## Exercise inputs
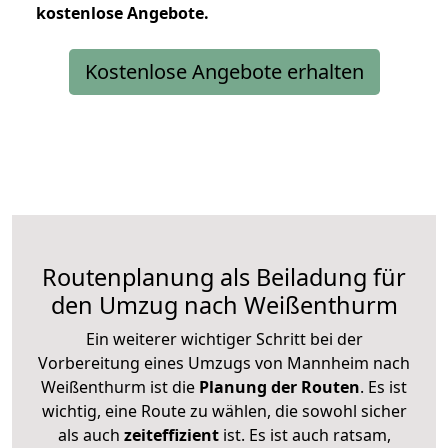
kostenlose
Angebote.
Kostenlose Angebote erhalten
Routenplanung als Beiladung für
den Umzug nach Weißenthurm
Ein weiterer wichtiger Schritt bei der
Vorbereitung eines Umzugs von Mannheim nach
Weißenthurm ist die
Planung der Routen
. Es ist
wichtig, eine Route zu wählen, die sowohl sicher
als auch
zeiteffizient
ist. Es ist auch ratsam,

## How to complete this task
Once the pictures are set aside, give the rest of the listing again exactly.

## Task answer
kostenlose
Angebote.
Kostenlose Angebote erhalten
Routenplanung als Beiladung für
den Umzug nach Weißenthurm
Ein weiterer wichtiger Schritt bei der
Vorbereitung eines Umzugs von Mannheim nach
Weißenthurm ist die
Planung der Routen
. Es ist
wichtig, eine Route zu wählen, die sowohl sicher
als auch
zeiteffizient
ist. Es ist auch ratsam,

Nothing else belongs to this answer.